*PROMPT*. Copy the data as given. No line may be skipped.
------ MATERIAL TO PROCESS ------
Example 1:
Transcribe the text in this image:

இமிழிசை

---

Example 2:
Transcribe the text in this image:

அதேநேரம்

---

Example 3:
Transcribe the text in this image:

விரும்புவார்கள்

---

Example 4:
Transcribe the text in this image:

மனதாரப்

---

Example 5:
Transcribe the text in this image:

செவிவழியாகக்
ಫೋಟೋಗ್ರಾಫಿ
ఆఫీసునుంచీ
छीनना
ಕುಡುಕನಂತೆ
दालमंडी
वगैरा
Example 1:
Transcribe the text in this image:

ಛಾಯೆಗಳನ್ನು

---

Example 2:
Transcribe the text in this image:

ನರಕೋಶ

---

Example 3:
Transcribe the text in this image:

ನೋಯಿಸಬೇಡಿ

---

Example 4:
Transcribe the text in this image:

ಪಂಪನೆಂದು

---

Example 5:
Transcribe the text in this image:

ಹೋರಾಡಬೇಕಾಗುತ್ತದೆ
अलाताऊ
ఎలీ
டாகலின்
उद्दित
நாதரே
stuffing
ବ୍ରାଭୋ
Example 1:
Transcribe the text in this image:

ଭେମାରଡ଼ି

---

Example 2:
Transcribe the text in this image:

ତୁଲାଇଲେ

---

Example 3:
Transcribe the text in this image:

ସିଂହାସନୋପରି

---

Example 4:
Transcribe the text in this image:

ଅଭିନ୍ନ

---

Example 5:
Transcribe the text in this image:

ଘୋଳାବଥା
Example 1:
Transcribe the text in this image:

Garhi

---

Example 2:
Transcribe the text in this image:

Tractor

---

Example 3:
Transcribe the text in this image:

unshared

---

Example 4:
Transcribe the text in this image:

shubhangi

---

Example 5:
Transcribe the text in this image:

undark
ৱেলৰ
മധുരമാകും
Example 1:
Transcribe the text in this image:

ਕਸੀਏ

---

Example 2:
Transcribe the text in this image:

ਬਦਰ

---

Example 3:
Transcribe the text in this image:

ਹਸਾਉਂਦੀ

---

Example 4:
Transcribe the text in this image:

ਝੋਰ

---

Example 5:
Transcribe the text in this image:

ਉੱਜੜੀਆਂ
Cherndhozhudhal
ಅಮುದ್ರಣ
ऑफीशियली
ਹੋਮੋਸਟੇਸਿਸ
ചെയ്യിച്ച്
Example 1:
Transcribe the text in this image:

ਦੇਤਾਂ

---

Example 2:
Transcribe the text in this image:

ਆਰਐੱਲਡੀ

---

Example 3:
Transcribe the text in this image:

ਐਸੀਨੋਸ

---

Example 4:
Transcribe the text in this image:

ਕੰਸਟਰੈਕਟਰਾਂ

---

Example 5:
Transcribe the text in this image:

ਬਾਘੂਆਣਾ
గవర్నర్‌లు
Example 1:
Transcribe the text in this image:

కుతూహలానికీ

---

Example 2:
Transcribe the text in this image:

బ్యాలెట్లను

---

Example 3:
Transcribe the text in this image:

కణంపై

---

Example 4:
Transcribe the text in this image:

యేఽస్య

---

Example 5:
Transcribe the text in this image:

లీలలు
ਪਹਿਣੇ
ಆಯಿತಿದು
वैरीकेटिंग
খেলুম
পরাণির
------
*YOUR RESPONSE*.
Example 1:
Transcribe the text in this image:

இமிழிசை

---

Example 2:
Transcribe the text in this image:

அதேநேரம்

---

Example 3:
Transcribe the text in this image:

விரும்புவார்கள்

---

Example 4:
Transcribe the text in this image:

மனதாரப்

---

Example 5:
Transcribe the text in this image:

செவிவழியாகக்
ಫೋಟೋಗ್ರಾಫಿ
ఆఫీసునుంచీ
छीनना
ಕುಡುಕನಂತೆ
दालमंडी
वगैरा
Example 1:
Transcribe the text in this image:

ಛಾಯೆಗಳನ್ನು

---

Example 2:
Transcribe the text in this image:

ನರಕೋಶ

---

Example 3:
Transcribe the text in this image:

ನೋಯಿಸಬೇಡಿ

---

Example 4:
Transcribe the text in this image:

ಪಂಪನೆಂದು

---

Example 5:
Transcribe the text in this image:

ಹೋರಾಡಬೇಕಾಗುತ್ತದೆ
अलाताऊ
ఎలీ
டாகலின்
उद्दित
நாதரே
stuffing
ବ୍ରାଭୋ
Example 1:
Transcribe the text in this image:

ଭେମାରଡ଼ି

---

Example 2:
Transcribe the text in this image:

ତୁଲାଇଲେ

---

Example 3:
Transcribe the text in this image:

ସିଂହାସନୋପରି

---

Example 4:
Transcribe the text in this image:

ଅଭିନ୍ନ

---

Example 5:
Transcribe the text in this image:

ଘୋଳାବଥା
Example 1:
Transcribe the text in this image:

Garhi

---

Example 2:
Transcribe the text in this image:

Tractor

---

Example 3:
Transcribe the text in this image:

unshared

---

Example 4:
Transcribe the text in this image:

shubhangi

---

Example 5:
Transcribe the text in this image:

undark
ৱেলৰ
മധുരമാകും
Example 1:
Transcribe the text in this image:

ਕਸੀਏ

---

Example 2:
Transcribe the text in this image:

ਬਦਰ

---

Example 3:
Transcribe the text in this image:

ਹਸਾਉਂਦੀ

---

Example 4:
Transcribe the text in this image:

ਝੋਰ

---

Example 5:
Transcribe the text in this image:

ਉੱਜੜੀਆਂ
Cherndhozhudhal
ಅಮುದ್ರಣ
ऑफीशियली
ਹੋਮੋਸਟੇਸਿਸ
ചെയ്യിച്ച്
Example 1:
Transcribe the text in this image:

ਦੇਤਾਂ

---

Example 2:
Transcribe the text in this image:

ਆਰਐੱਲਡੀ

---

Example 3:
Transcribe the text in this image:

ਐਸੀਨੋਸ

---

Example 4:
Transcribe the text in this image:

ਕੰਸਟਰੈਕਟਰਾਂ

---

Example 5:
Transcribe the text in this image:

ਬਾਘੂਆਣਾ
గవర్నర్‌లు
Example 1:
Transcribe the text in this image:

కుతూహలానికీ

---

Example 2:
Transcribe the text in this image:

బ్యాలెట్లను

---

Example 3:
Transcribe the text in this image:

కణంపై

---

Example 4:
Transcribe the text in this image:

యేఽస్య

---

Example 5:
Transcribe the text in this image:

లీలలు
ਪਹਿਣੇ
ಆಯಿತಿದು
वैरीकेटिंग
খেলুম
পরাণির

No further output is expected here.